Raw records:
==================================================

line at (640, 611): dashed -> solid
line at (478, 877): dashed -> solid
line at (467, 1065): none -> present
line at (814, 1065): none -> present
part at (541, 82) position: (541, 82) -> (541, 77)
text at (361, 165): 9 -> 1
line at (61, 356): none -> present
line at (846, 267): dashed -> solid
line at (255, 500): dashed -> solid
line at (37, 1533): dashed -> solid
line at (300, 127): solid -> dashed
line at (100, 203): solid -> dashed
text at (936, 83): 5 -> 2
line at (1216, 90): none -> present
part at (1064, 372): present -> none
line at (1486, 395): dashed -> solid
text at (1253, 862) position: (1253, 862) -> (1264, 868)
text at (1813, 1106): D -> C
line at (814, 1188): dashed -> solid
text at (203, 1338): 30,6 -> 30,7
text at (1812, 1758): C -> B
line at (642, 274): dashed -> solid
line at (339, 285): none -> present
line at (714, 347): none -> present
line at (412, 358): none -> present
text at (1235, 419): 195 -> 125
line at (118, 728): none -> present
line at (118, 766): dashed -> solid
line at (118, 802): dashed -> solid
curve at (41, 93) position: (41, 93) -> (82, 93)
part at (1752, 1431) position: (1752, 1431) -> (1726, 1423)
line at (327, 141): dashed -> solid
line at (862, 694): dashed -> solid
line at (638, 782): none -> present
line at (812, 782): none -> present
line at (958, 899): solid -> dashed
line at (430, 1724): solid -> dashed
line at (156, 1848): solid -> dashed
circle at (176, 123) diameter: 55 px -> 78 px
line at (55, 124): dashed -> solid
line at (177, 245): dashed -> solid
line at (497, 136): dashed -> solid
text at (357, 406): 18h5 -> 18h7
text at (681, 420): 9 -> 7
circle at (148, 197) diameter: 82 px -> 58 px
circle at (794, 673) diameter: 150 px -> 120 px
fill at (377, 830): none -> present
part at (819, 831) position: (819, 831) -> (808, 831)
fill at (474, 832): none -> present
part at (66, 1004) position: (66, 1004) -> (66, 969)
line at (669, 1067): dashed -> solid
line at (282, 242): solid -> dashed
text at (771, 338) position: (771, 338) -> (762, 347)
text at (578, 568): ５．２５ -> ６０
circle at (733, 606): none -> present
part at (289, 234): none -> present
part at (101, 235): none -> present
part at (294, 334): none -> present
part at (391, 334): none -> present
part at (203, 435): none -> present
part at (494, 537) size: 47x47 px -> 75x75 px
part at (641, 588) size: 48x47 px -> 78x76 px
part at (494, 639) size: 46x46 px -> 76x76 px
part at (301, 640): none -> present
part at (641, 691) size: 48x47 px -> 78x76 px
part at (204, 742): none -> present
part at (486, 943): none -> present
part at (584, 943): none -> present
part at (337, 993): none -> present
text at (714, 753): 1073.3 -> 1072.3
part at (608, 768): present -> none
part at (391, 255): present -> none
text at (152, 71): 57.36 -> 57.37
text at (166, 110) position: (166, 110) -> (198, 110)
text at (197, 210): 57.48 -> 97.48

==================================================

- _Work required_:
Express every line of the items above as a separate string in a single JSON list, leaving out any blank lines.

- _Solution for this problem_:
[
  "line at (640, 611): dashed -> solid",
  "line at (478, 877): dashed -> solid",
  "line at (467, 1065): none -> present",
  "line at (814, 1065): none -> present",
  "part at (541, 82) position: (541, 82) -> (541, 77)",
  "text at (361, 165): 9 -> 1",
  "line at (61, 356): none -> present",
  "line at (846, 267): dashed -> solid",
  "line at (255, 500): dashed -> solid",
  "line at (37, 1533): dashed -> solid",
  "line at (300, 127): solid -> dashed",
  "line at (100, 203): solid -> dashed",
  "text at (936, 83): 5 -> 2",
  "line at (1216, 90): none -> present",
  "part at (1064, 372): present -> none",
  "line at (1486, 395): dashed -> solid",
  "text at (1253, 862) position: (1253, 862) -> (1264, 868)",
  "text at (1813, 1106): D -> C",
  "line at (814, 1188): dashed -> solid",
  "text at (203, 1338): 30,6 -> 30,7",
  "text at (1812, 1758): C -> B",
  "line at (642, 274): dashed -> solid",
  "line at (339, 285): none -> present",
  "line at (714, 347): none -> present",
  "line at (412, 358): none -> present",
  "text at (1235, 419): 195 -> 125",
  "line at (118, 728): none -> present",
  "line at (118, 766): dashed -> solid",
  "line at (118, 802): dashed -> solid",
  "curve at (41, 93) position: (41, 93) -> (82, 93)",
  "part at (1752, 1431) position: (1752, 1431) -> (1726, 1423)",
  "line at (327, 141): dashed -> solid",
  "line at (862, 694): dashed -> solid",
  "line at (638, 782): none -> present",
  "line at (812, 782): none -> present",
  "line at (958, 899): solid -> dashed",
  "line at (430, 1724): solid -> dashed",
  "line at (156, 1848): solid -> dashed",
  "circle at (176, 123) diameter: 55 px -> 78 px",
  "line at (55, 124): dashed -> solid",
  "line at (177, 245): dashed -> solid",
  "line at (497, 136): dashed -> solid",
  "text at (357, 406): 18h5 -> 18h7",
  "text at (681, 420): 9 -> 7",
  "circle at (148, 197) diameter: 82 px -> 58 px",
  "circle at (794, 673) diameter: 150 px -> 120 px",
  "fill at (377, 830): none -> present",
  "part at (819, 831) position: (819, 831) -> (808, 831)",
  "fill at (474, 832): none -> present",
  "part at (66, 1004) position: (66, 1004) -> (66, 969)",
  "line at (669, 1067): dashed -> solid",
  "line at (282, 242): solid -> dashed",
  "text at (771, 338) position: (771, 338) -> (762, 347)",
  "text at (578, 568): ５．２５ -> ６０",
  "circle at (733, 606): none -> present",
  "part at (289, 234): none -> present",
  "part at (101, 235): none -> present",
  "part at (294, 334): none -> present",
  "part at (391, 334): none -> present",
  "part at (203, 435): none -> present",
  "part at (494, 537) size: 47x47 px -> 75x75 px",
  "part at (641, 588) size: 48x47 px -> 78x76 px",
  "part at (494, 639) size: 46x46 px -> 76x76 px",
  "part at (301, 640): none -> present",
  "part at (641, 691) size: 48x47 px -> 78x76 px",
  "part at (204, 742): none -> present",
  "part at (486, 943): none -> present",
  "part at (584, 943): none -> present",
  "part at (337, 993): none -> present",
  "text at (714, 753): 1073.3 -> 1072.3",
  "part at (608, 768): present -> none",
  "part at (391, 255): present -> none",
  "text at (152, 71): 57.36 -> 57.37",
  "text at (166, 110) position: (166, 110) -> (198, 110)",
  "text at (197, 210): 57.48 -> 97.48"
]